Personal information
- Full name: Darío Andrés Siviski
- Date of birth: 20 December 1962 (age 63)
- Place of birth: Avellaneda, Argentina
- Position: Midfielder

Youth career
- 1978–1980: River Plate

Senior career*
- Years: Team / Apps / (Gls)
- 1981–1983: Temperley / ? / (?)
- 1984–1985: Toluca / 29 / (2)
- 1985–1986: Temperley / ? / (?)
- 1986–1990: San Lorenzo / 126 / (21)
- 1990–1991: Servette / ? / (?)
- 1991–1992: Independiente / 27 / (4)
- 1992–1993: Estudiantes / ?
- 1993: Servette / 20 / (0)
- 1994–1995: Avispa Fukuoka / ? / (?)
- 1995–1996: Grupo Universitario / ? / (?)
- 1997–1999: Temperley / ? / (?)

International career
- 1987–1990: Argentina / 6 / (0)

= Darío Siviski =

Argentine footballer

Darío Andrés Siviski (born 20 December 1962 in Avellaneda) is a former Argentine football midfielder who played for a number of clubs in Argentina, Mexico, Switzerland and Japan. He represented Argentina at the 1988 Olympic games and played for the full Argentina national team at Copa América 1987.
Siviski started his playing career in 1981 with Temperley he spent some time in Mexico with Toluca before returning to Temperley in 1985.
In 1986 Siviski joined San Lorenzo de Almagro where he played 126 games, scoring 21 goals. In 1990, he joined Servette of Switzerland. He has also played for Independiente and Estudiantes de La Plata in the Argentine Primera and Avispa Fukuoka in the J-League under manager Hugo Maradona.

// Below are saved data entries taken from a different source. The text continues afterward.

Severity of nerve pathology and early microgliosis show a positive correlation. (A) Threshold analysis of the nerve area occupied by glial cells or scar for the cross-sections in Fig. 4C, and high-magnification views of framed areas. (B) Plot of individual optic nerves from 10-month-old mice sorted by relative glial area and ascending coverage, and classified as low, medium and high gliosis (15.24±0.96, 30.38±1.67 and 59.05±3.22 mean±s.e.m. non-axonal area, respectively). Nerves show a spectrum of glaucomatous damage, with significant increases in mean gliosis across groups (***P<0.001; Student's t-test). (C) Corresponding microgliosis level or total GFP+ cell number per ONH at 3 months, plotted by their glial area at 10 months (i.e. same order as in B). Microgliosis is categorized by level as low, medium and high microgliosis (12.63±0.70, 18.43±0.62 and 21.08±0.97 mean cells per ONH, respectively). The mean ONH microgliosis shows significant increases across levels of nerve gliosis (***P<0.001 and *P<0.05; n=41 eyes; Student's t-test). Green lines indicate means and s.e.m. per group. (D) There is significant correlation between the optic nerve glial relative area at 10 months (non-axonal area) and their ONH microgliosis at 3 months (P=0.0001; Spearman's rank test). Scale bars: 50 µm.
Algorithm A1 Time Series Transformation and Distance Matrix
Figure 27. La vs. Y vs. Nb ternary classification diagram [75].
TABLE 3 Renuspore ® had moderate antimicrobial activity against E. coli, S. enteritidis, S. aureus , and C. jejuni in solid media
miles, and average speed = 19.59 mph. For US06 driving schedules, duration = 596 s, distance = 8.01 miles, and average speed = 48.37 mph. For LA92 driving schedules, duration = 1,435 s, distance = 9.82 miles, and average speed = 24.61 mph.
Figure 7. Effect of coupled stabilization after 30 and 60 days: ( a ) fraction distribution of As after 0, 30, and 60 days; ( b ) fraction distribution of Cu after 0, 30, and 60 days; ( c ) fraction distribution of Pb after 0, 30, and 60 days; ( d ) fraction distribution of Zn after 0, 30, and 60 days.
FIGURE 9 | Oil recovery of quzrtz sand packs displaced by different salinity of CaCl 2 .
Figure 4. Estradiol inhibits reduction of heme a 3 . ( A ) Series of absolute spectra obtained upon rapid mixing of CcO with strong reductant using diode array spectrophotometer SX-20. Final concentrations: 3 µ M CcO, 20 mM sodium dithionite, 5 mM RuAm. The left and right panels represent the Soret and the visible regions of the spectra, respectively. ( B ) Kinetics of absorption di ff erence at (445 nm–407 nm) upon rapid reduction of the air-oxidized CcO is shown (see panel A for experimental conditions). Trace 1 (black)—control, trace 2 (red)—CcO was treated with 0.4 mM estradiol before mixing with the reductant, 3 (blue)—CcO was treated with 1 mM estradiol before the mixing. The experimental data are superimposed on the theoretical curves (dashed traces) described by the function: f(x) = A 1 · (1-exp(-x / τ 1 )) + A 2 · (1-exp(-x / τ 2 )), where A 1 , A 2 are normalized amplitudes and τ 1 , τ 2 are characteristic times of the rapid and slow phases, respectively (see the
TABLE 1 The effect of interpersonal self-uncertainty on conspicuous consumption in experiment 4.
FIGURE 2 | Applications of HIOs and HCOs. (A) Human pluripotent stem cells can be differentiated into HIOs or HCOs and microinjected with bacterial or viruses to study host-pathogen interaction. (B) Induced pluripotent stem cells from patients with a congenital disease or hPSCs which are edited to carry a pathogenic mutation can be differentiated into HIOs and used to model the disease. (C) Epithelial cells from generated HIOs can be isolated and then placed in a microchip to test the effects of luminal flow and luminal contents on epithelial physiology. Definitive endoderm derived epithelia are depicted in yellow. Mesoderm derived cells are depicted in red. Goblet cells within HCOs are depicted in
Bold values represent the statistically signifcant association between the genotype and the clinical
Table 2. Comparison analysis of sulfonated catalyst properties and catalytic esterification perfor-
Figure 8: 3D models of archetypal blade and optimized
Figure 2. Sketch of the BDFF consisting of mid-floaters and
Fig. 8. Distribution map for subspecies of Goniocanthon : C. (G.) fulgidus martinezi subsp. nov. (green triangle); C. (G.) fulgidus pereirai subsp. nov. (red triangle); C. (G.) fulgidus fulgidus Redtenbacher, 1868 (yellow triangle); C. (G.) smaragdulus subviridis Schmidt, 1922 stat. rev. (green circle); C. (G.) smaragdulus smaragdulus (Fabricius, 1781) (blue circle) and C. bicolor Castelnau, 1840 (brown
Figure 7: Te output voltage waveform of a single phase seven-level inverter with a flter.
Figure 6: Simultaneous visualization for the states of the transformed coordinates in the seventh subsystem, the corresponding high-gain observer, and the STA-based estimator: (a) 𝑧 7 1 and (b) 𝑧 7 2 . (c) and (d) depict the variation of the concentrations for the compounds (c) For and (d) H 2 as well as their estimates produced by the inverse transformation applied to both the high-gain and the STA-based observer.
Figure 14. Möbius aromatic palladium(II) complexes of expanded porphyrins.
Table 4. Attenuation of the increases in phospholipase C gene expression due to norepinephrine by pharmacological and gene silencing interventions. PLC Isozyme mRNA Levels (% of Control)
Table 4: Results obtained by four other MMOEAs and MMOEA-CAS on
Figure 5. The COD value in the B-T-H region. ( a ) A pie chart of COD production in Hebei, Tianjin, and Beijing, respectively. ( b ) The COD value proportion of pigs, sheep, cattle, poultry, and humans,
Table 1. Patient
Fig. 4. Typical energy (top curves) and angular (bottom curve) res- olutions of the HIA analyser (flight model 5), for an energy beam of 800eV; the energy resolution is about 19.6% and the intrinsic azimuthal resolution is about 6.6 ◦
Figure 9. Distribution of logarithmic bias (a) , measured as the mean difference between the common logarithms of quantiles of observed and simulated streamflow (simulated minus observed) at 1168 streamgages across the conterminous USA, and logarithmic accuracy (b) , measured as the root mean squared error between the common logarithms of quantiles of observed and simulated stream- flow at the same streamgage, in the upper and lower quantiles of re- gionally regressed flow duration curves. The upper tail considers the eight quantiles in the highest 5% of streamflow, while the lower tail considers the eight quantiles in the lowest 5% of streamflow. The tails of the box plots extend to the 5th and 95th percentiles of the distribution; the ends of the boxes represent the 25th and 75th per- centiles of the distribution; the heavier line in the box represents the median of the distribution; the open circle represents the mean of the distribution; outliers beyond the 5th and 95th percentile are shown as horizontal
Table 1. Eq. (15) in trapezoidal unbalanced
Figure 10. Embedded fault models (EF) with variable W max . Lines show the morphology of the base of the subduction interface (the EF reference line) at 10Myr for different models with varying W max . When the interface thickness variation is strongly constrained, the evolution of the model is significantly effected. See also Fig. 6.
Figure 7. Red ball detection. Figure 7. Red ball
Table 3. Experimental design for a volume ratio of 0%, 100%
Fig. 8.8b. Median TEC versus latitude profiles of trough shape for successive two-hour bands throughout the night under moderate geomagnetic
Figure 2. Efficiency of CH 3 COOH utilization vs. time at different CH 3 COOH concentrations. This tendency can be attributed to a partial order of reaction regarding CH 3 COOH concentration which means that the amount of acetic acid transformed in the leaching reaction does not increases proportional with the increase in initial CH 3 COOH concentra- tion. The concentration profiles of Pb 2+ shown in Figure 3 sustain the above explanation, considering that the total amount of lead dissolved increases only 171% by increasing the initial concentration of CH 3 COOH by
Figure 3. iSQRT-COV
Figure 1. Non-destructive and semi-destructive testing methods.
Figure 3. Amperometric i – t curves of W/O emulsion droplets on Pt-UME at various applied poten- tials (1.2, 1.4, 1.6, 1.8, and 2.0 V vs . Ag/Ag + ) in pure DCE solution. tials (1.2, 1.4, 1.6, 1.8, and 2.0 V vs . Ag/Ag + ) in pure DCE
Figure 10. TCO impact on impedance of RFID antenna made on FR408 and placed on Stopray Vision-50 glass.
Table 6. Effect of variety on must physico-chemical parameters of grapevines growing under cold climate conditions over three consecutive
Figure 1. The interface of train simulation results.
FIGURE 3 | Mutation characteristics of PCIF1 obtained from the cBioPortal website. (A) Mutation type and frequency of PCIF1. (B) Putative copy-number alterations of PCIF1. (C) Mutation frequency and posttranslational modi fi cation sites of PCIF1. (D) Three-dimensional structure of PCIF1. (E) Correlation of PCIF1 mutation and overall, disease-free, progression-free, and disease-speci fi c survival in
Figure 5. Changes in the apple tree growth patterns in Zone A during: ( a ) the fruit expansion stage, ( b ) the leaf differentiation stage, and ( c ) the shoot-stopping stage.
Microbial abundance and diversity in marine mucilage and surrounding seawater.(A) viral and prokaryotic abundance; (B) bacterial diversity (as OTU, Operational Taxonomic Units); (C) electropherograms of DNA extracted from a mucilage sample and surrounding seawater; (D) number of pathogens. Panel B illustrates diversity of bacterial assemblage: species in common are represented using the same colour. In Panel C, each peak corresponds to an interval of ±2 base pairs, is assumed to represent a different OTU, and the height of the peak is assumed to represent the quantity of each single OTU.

Towards the end of his playing career he played for Grupo Universitario de Tandil before returning to his first club Club Atlético Temperley in 1997.

He represented Argentina at the 1988 Olympic games and played for the senior Argentina national team on six occasions including games at Copa América 1987.

After retiring as a footballer he has worked in various roles including football agent, coach and sporting director.